*DATASET RECORDS:*
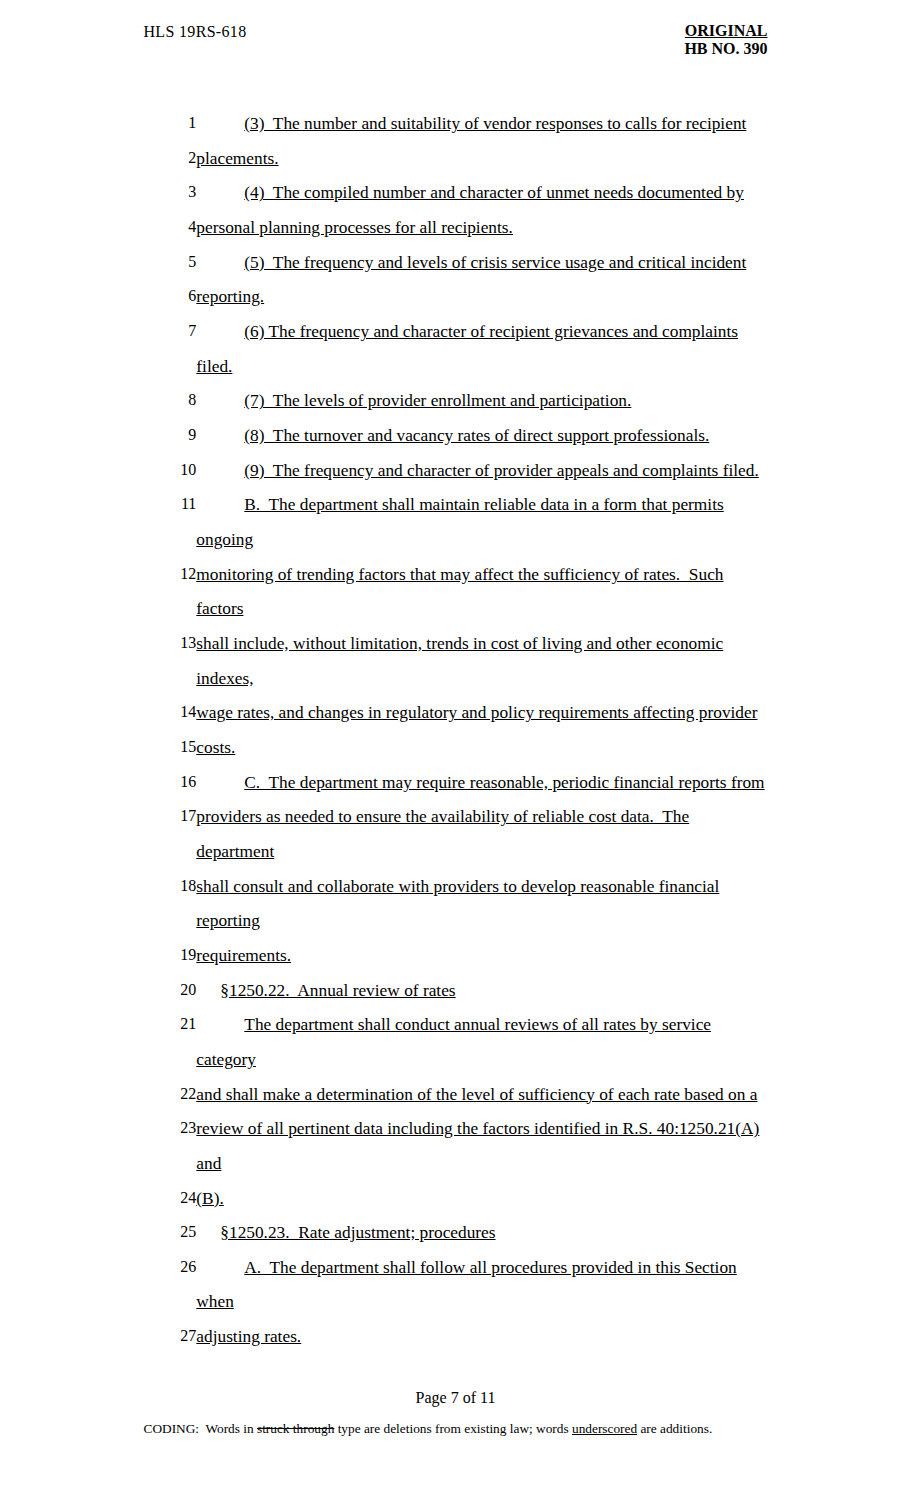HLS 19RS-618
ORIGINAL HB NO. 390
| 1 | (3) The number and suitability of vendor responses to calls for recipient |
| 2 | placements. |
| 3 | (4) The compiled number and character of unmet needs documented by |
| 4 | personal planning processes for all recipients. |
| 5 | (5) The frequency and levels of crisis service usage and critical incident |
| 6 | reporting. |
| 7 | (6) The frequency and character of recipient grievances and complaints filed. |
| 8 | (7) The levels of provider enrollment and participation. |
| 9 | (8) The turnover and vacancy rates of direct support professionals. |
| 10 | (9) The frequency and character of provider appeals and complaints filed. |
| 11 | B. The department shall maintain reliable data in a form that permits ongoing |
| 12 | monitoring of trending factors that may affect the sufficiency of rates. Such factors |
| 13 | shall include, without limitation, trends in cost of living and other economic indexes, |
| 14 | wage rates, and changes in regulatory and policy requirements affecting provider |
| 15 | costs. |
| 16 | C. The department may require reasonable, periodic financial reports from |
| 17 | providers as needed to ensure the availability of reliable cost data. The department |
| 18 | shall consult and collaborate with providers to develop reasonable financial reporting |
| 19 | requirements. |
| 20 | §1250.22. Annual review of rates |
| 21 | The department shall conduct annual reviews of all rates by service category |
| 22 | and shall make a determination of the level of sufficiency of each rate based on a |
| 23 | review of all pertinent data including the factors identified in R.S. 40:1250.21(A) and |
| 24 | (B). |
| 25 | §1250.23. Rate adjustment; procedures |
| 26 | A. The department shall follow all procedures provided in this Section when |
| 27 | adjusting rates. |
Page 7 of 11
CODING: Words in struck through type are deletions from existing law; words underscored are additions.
...
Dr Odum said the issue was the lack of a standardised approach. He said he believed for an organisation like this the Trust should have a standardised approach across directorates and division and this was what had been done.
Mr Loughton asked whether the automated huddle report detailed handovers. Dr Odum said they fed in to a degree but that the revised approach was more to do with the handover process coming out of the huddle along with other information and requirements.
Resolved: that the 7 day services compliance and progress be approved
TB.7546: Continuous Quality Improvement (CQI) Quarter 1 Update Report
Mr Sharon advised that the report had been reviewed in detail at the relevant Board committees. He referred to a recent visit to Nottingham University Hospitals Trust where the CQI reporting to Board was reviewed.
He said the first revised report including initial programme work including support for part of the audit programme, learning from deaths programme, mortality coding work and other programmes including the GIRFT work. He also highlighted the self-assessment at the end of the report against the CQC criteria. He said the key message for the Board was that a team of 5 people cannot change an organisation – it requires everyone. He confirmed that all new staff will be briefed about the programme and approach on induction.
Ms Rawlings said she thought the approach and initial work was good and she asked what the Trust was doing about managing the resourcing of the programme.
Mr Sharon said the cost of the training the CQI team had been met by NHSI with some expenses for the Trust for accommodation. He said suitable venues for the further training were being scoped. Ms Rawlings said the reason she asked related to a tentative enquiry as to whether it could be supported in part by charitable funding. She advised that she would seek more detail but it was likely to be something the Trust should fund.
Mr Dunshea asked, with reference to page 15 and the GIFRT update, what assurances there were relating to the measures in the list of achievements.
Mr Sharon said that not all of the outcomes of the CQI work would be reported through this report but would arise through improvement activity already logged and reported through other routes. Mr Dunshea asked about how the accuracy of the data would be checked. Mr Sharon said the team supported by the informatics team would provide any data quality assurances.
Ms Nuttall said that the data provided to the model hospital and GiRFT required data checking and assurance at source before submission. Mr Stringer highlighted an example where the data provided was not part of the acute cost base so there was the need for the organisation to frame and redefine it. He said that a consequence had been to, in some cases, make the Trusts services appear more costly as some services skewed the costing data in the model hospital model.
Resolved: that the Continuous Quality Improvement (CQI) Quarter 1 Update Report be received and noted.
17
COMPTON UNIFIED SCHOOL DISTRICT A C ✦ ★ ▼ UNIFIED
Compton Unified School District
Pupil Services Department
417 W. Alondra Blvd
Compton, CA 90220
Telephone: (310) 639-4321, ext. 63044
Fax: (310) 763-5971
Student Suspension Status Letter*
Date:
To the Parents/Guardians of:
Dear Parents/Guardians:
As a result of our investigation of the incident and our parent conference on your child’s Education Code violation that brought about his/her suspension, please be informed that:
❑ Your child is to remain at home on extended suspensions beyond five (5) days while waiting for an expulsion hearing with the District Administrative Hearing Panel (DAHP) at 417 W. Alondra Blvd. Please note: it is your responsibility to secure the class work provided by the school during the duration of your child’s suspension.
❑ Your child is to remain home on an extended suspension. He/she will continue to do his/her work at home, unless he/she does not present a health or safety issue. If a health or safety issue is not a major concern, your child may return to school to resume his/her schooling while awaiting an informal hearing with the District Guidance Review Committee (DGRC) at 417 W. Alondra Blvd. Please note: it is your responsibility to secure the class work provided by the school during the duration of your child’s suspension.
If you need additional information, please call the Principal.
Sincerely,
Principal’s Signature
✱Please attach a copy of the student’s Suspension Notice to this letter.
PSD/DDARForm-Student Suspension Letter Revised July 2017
==
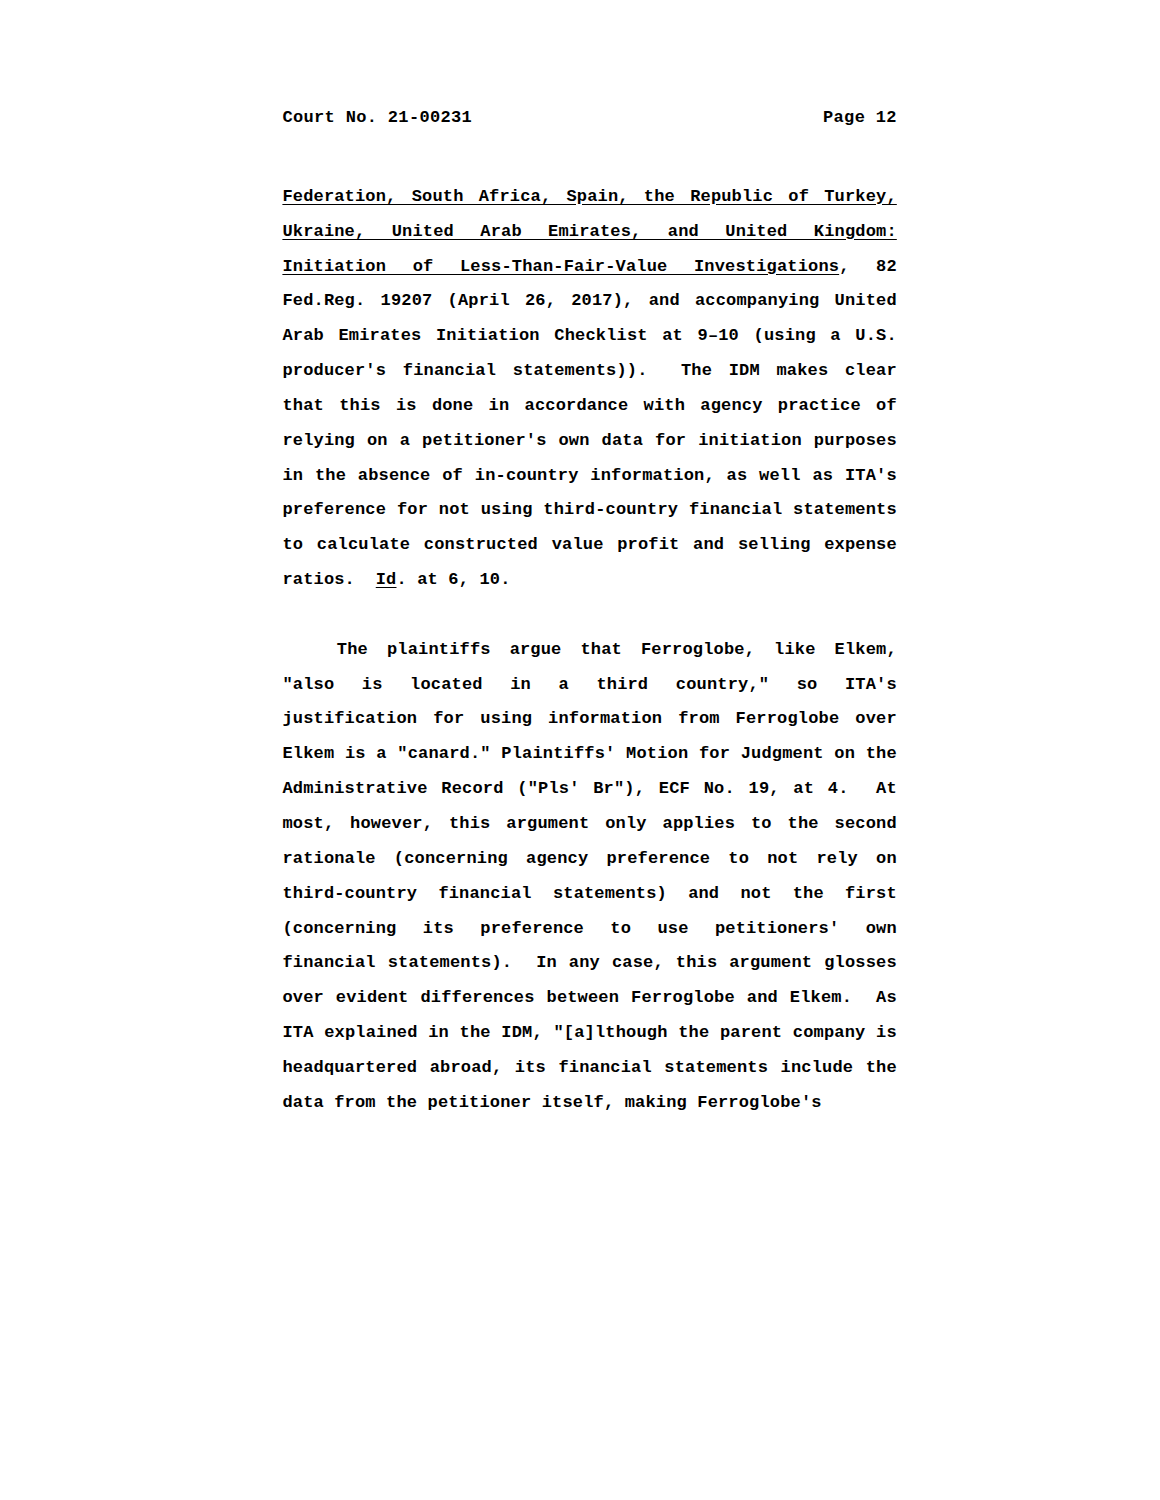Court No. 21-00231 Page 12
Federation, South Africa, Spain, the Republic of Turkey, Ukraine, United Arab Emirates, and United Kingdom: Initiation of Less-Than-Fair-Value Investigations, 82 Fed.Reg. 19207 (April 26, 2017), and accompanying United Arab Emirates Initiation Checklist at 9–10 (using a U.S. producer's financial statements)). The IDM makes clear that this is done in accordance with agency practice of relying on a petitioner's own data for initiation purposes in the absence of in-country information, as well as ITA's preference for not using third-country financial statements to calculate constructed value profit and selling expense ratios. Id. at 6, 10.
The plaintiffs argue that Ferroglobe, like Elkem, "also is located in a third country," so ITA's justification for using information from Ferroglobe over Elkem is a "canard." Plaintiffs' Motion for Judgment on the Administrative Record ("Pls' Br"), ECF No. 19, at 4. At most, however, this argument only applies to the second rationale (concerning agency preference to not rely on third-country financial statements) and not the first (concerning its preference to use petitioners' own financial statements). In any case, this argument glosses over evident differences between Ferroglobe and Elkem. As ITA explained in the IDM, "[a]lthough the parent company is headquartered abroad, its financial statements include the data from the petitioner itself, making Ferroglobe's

*ACTIVITY:*
Your answer should be the lines above, word for word, from the line with "HLS 19RS-618" through the line with "Page 7 of 11", minus the pictures.

*RESPONSE AREA:*
HLS 19RS-618
ORIGINAL HB NO. 390
| 1 | (3) The number and suitability of vendor responses to calls for recipient |
| 2 | placements. |
| 3 | (4) The compiled number and character of unmet needs documented by |
| 4 | personal planning processes for all recipients. |
| 5 | (5) The frequency and levels of crisis service usage and critical incident |
| 6 | reporting. |
| 7 | (6) The frequency and character of recipient grievances and complaints filed. |
| 8 | (7) The levels of provider enrollment and participation. |
| 9 | (8) The turnover and vacancy rates of direct support professionals. |
| 10 | (9) The frequency and character of provider appeals and complaints filed. |
| 11 | B. The department shall maintain reliable data in a form that permits ongoing |
| 12 | monitoring of trending factors that may affect the sufficiency of rates. Such factors |
| 13 | shall include, without limitation, trends in cost of living and other economic indexes, |
| 14 | wage rates, and changes in regulatory and policy requirements affecting provider |
| 15 | costs. |
| 16 | C. The department may require reasonable, periodic financial reports from |
| 17 | providers as needed to ensure the availability of reliable cost data. The department |
| 18 | shall consult and collaborate with providers to develop reasonable financial reporting |
| 19 | requirements. |
| 20 | §1250.22. Annual review of rates |
| 21 | The department shall conduct annual reviews of all rates by service category |
| 22 | and shall make a determination of the level of sufficiency of each rate based on a |
| 23 | review of all pertinent data including the factors identified in R.S. 40:1250.21(A) and |
| 24 | (B). |
| 25 | §1250.23. Rate adjustment; procedures |
| 26 | A. The department shall follow all procedures provided in this Section when |
| 27 | adjusting rates. |
Page 7 of 11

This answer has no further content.